Member of the Ghana Parliament for Krachi East Constituency

Personal details
- Born: 2 April 1970 (age 56) Dambai, Volta Region, Ghana
- Party: New Patriotic Party

= Michael Yaw Gyato =

Ghanaian politician (born 1970)

Michael Yaw Gyato (born 2 April 1970) is a Ghanaian politician and member of the Seventh Parliament of the Fourth Republic of Ghana representing the Krachi East Constituency in the Volta Region on the ticket of the New Patriotic Party.

== Early life and education ==
Michael Gyato was born on 2 April 1970, in Dambai, in the Volta Region of Ghana. He acquired his HND from Accra Polytechnic and his Master's degree from the Ghana Institute of Management. He is the founder, Board Member and Executive Director of Smiling Heart Foundation. A non-profit organization in the Krachi East Municipality of the Oti Region that seeks to help the needy and provide support to people with disabilities.

== Political Life ==
Gyato served as the Deputy Minister for Sanitation and Water Resources in the first term of the Akuffo-Addo led government from 2017-2021

=== 2016 election ===
Michael Gyato contested the 2016 Ghanaian general election on the ticket of the New Patriotic Party for Krachi East constituency in the Volta Region of Ghana and won the election with 14,551 votes representing 49.74% of the total votes.
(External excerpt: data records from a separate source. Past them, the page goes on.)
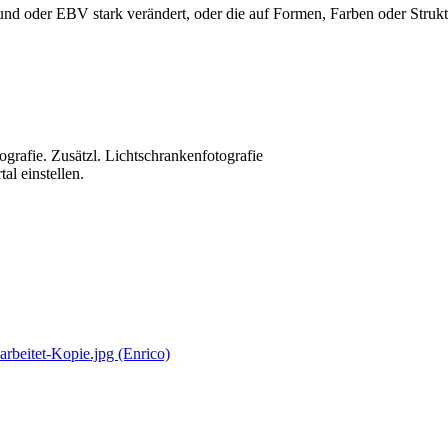
nd oder EBV stark verändert, oder die auf Formen, Farben oder Struktu
grafie. Zusätzl. Lichtschrankenfotografie
al einstellen.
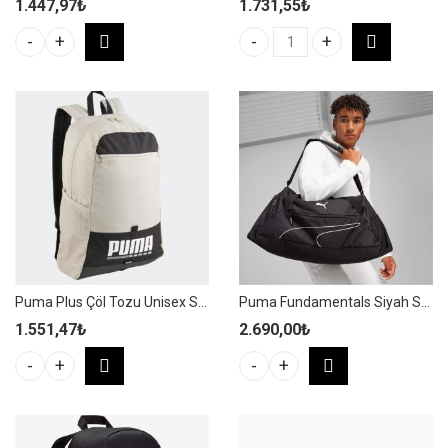
1.447,97
₺
1.731,55
₺
Puma Plus Pembe Kadın Spor Sır
Puma Phase AOP Beyaz Unisex Spor Sırt Çantası - 079948 12 ade
Puma Plus Çöl Tozu Unisex Spor Sırt Çantası – 090346 05
Puma Fundamentals Siyah Spor Çanta – 090333 01
1.551,47
₺
2.690,00
₺
Puma Plus Çöl Tozu Unisex Spor Sırt Çantası - 090346 05 adet
Puma Fundamentals Siyah Spor 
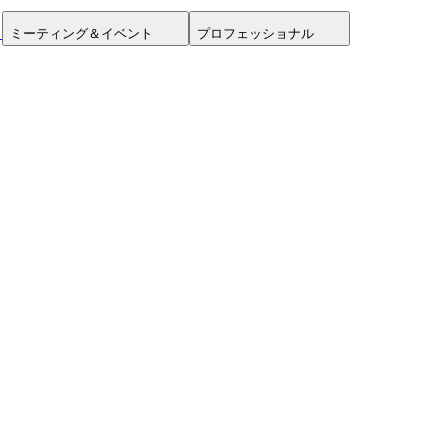
ミーティング＆イベント
プロフェッショナル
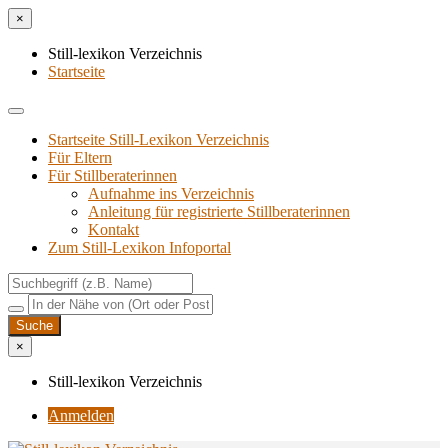
×
Still-lexikon Verzeichnis
Startseite
Startseite Still-Lexikon Verzeichnis
Für Eltern
Für Stillberaterinnen
Aufnahme ins Verzeichnis
Anlei­tung für regis­trier­te Stillberaterinnen
Kon­takt
Zum Still-Lexikon Infoportal
×
Still-lexikon Verzeichnis
Anmelden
He won the parliamentary seat over Wisdom Gidisu of the National Democratic Congress, who polled 14,504 votes which is equivalent to 49.58%, and the parliamentary candidate for the PPP Henry Awatwe who had 199 votes representing 0.68% of the total number of votes.

==== 2020 election ====
Gyato again contested the Krachi East Parliamentary seat on the New Patriotic Party ticket during the 2020 Ghanaian general election but lost the election to Wisdom Gidisu of the National Democratic Congress.